Set out exactly, line by line, the stretch of data below that begins at the line containing "X0366157Y0217535D03*" and ends at the line containing "X0049031Y0218126D03*", with both ends kept.

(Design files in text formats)
•••

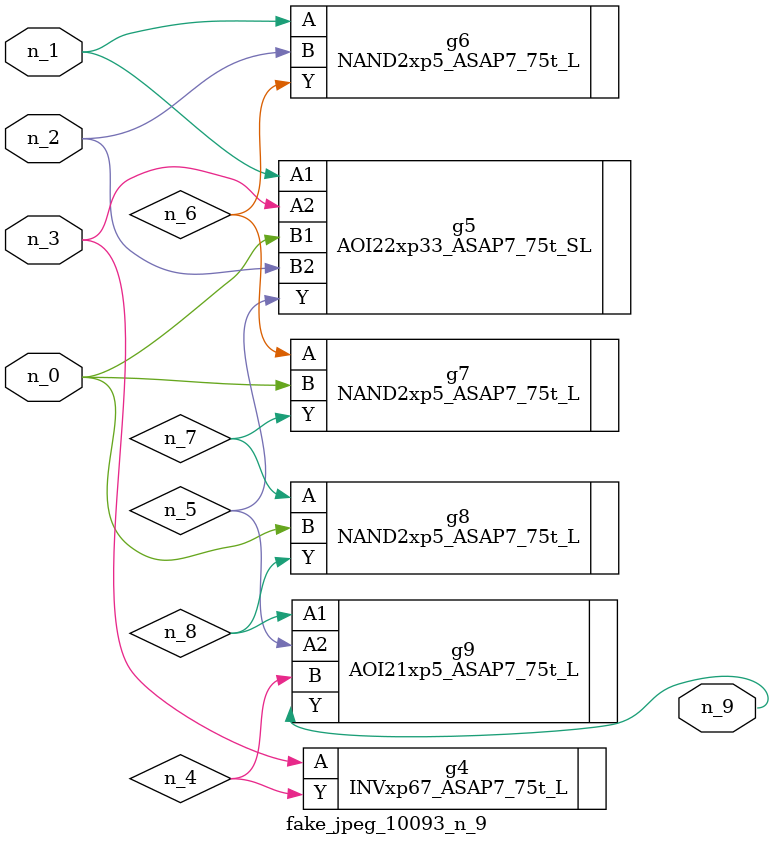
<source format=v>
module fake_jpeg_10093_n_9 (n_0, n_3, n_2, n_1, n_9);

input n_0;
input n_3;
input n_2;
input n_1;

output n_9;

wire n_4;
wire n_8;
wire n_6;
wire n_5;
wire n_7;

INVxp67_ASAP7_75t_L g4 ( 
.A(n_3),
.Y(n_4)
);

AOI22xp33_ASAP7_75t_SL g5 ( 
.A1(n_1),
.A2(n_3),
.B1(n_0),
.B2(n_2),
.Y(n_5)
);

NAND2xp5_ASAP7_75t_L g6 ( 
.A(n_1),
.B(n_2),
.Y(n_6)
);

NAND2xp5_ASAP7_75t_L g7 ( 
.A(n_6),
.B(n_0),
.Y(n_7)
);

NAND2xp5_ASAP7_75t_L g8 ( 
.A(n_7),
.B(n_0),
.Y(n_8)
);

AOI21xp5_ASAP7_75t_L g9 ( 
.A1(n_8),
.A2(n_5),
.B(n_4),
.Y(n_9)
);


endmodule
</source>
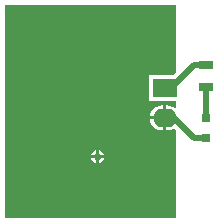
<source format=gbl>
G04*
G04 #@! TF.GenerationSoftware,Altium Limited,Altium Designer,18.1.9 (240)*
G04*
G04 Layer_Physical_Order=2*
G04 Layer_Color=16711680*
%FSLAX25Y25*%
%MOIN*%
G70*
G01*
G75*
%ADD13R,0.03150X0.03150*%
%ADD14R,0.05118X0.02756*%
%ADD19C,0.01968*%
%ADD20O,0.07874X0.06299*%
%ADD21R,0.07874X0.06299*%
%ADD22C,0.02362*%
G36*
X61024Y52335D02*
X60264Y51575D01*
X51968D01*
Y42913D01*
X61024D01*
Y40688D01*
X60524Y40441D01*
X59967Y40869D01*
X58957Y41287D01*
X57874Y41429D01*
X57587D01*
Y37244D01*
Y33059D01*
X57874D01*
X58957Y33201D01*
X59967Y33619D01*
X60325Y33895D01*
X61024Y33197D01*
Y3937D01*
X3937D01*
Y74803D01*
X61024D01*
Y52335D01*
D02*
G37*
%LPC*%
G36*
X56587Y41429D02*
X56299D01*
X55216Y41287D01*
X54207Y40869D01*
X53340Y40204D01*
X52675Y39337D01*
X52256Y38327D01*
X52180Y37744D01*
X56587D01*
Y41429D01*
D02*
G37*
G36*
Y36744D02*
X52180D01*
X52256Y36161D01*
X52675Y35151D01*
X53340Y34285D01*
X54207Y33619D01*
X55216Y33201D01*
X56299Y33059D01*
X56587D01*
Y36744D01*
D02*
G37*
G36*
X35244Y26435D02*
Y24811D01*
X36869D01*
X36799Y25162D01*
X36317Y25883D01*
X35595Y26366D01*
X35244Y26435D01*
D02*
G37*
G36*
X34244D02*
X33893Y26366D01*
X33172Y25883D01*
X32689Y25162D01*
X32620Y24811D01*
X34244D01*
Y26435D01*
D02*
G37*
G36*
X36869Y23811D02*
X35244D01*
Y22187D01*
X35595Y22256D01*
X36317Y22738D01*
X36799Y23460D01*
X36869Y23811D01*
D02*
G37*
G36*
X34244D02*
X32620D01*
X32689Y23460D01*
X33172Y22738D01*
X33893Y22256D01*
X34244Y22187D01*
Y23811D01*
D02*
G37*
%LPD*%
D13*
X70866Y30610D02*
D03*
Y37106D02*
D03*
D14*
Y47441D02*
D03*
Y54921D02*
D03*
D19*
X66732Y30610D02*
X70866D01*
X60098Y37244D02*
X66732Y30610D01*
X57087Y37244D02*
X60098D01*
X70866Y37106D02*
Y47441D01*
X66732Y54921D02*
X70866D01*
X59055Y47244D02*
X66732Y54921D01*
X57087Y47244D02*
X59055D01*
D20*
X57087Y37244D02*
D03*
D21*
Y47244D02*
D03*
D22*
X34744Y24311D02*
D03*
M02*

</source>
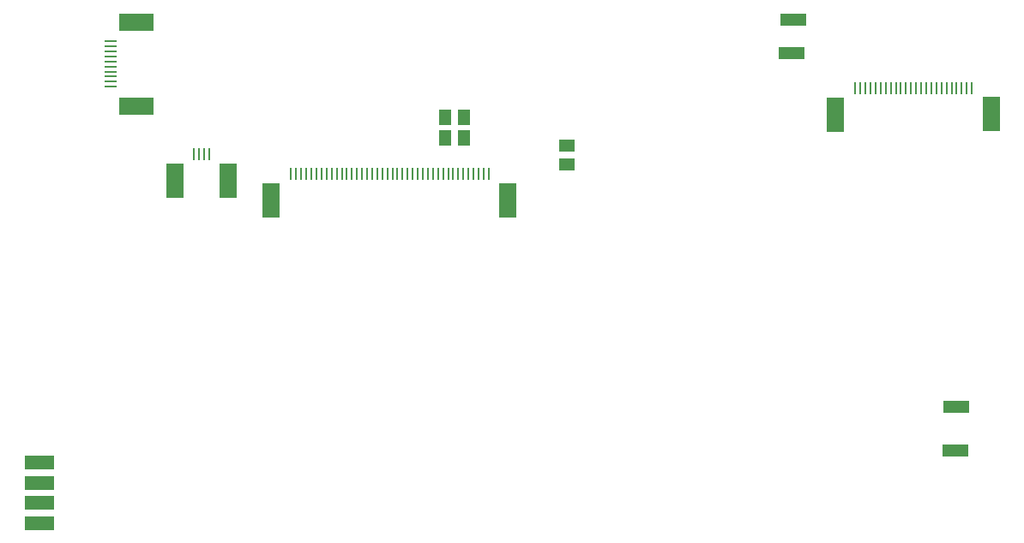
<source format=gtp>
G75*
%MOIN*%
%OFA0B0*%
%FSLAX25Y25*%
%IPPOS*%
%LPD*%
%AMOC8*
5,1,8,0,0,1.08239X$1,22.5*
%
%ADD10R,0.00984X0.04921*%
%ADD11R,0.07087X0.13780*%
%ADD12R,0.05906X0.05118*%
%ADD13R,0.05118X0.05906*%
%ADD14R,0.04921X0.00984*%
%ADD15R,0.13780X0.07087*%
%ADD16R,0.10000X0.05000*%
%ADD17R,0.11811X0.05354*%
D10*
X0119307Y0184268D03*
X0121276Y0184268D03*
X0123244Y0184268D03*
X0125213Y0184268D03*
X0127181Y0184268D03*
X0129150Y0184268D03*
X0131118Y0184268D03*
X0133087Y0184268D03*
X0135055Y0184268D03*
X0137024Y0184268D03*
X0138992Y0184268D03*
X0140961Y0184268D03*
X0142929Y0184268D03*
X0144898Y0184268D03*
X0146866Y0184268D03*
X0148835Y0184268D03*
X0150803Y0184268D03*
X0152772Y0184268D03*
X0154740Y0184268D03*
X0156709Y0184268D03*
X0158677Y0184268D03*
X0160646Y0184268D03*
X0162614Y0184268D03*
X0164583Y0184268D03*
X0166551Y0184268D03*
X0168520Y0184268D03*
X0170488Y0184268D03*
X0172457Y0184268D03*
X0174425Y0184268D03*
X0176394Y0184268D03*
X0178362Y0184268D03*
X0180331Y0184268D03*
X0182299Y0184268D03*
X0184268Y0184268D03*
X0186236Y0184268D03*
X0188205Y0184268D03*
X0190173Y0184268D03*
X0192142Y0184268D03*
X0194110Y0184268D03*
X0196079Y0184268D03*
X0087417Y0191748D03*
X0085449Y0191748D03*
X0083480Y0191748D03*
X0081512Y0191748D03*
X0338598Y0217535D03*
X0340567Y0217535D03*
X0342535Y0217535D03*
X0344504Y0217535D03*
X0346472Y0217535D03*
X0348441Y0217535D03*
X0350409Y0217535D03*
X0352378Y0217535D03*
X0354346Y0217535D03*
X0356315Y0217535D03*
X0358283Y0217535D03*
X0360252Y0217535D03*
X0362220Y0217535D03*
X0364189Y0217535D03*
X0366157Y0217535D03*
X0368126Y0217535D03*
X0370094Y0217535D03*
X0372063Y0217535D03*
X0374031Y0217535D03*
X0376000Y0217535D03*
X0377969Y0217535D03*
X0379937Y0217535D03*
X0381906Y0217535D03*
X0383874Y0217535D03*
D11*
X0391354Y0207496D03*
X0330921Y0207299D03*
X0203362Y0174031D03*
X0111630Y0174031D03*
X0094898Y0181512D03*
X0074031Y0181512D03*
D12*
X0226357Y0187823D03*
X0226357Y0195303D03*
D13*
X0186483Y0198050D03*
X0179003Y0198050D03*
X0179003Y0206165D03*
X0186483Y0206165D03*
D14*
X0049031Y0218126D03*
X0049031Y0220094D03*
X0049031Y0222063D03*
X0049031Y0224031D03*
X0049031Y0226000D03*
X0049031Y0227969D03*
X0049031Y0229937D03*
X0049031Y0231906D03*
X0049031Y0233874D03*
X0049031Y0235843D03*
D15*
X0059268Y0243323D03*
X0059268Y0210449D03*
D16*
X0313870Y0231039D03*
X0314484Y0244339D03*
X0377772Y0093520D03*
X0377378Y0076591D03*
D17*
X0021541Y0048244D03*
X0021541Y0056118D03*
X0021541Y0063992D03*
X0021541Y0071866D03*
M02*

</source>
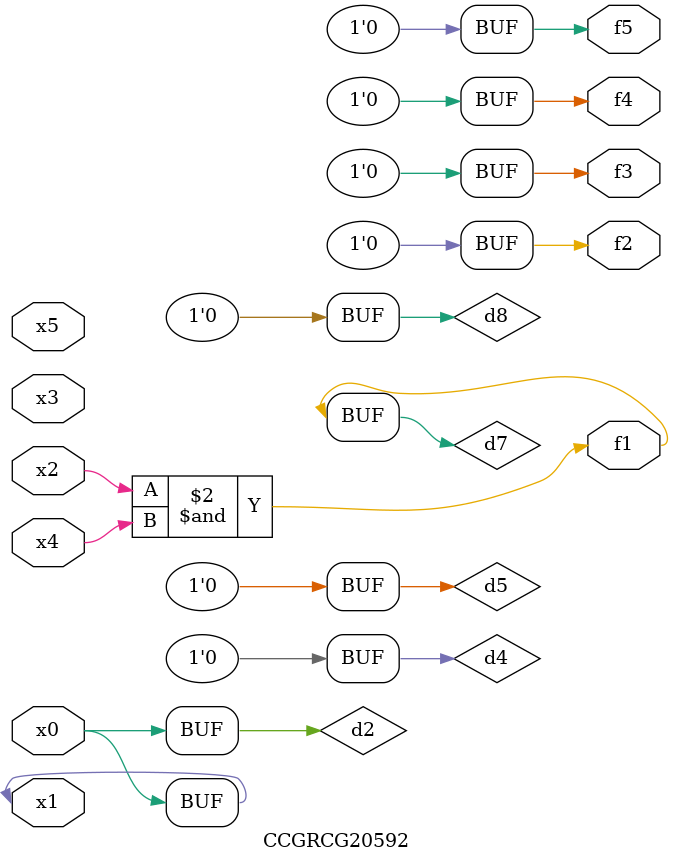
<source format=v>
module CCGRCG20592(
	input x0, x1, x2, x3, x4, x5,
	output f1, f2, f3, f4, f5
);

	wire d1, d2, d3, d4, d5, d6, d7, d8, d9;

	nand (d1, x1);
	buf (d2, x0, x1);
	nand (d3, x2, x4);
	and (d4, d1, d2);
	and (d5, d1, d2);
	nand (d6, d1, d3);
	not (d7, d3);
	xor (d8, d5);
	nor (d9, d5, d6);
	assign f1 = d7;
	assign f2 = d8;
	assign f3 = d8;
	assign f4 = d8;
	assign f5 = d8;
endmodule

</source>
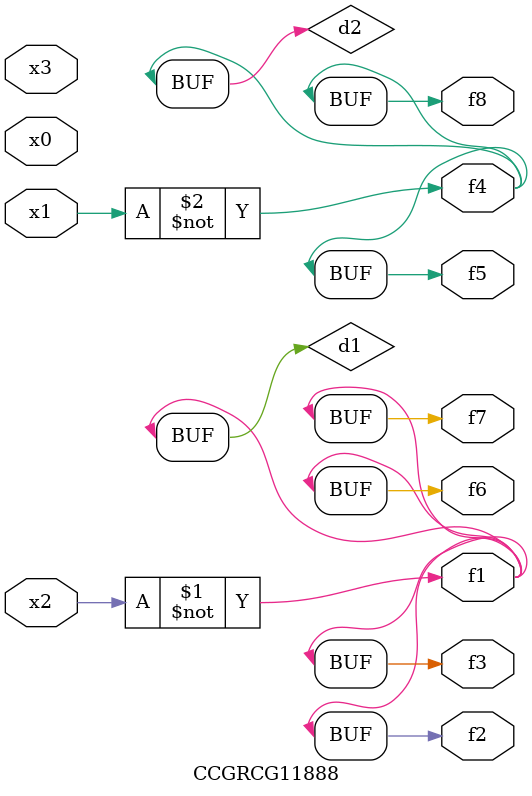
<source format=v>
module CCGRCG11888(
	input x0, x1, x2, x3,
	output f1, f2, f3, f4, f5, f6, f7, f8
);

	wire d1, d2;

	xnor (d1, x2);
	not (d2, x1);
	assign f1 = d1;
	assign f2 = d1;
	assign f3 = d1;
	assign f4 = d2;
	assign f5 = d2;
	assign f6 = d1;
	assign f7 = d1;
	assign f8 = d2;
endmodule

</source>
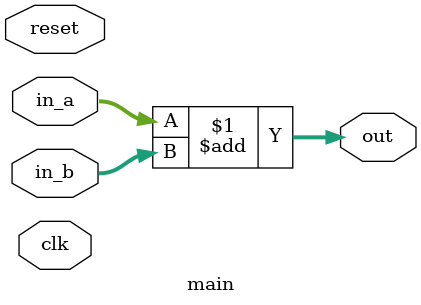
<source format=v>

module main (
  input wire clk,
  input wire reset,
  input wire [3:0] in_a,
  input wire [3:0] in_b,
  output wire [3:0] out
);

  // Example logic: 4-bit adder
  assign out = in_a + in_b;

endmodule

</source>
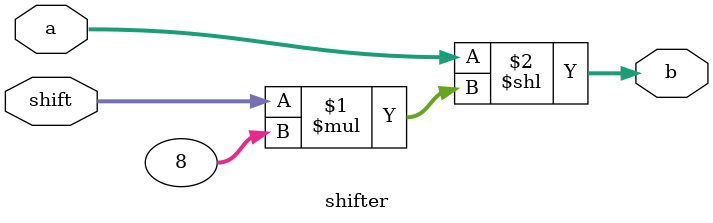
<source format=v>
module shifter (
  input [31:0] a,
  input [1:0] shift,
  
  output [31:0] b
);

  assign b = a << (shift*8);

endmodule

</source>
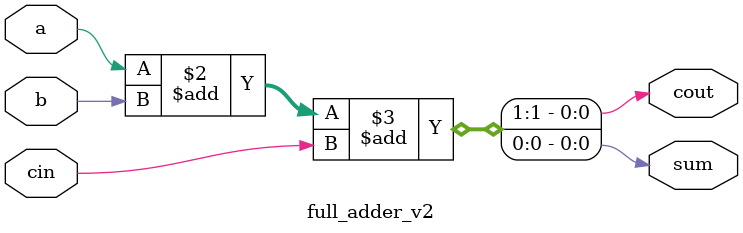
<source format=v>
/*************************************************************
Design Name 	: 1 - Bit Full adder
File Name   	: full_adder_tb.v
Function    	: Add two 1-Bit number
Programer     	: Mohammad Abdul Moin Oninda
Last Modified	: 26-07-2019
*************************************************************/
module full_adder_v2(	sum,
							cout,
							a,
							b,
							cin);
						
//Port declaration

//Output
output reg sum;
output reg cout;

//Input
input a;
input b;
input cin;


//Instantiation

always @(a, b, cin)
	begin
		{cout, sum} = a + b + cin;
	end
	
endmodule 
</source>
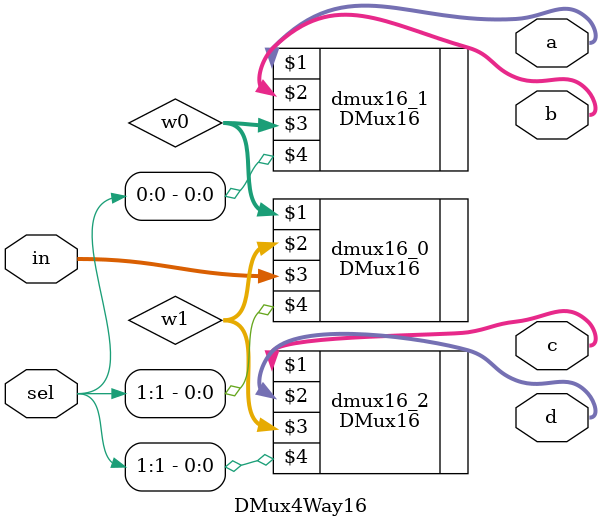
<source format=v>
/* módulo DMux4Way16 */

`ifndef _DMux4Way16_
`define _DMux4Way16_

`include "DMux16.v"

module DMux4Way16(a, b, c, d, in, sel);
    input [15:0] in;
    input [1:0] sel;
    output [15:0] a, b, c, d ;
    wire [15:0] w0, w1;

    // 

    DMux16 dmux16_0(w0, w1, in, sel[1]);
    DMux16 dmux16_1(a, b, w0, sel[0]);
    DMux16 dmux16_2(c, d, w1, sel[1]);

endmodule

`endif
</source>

•••

Expected output:
X0366157Y0217535D03*
X0368126Y0217535D03*
X0370094Y0217535D03*
X0372063Y0217535D03*
X0374031Y0217535D03*
X0376000Y0217535D03*
X0377969Y0217535D03*
X0379937Y0217535D03*
X0381906Y0217535D03*
X0383874Y0217535D03*
D11*
X0391354Y0207496D03*
X0330921Y0207299D03*
X0203362Y0174031D03*
X0111630Y0174031D03*
X0094898Y0181512D03*
X0074031Y0181512D03*
D12*
X0226357Y0187823D03*
X0226357Y0195303D03*
D13*
X0186483Y0198050D03*
X0179003Y0198050D03*
X0179003Y0206165D03*
X0186483Y0206165D03*
D14*
X0049031Y0218126D03*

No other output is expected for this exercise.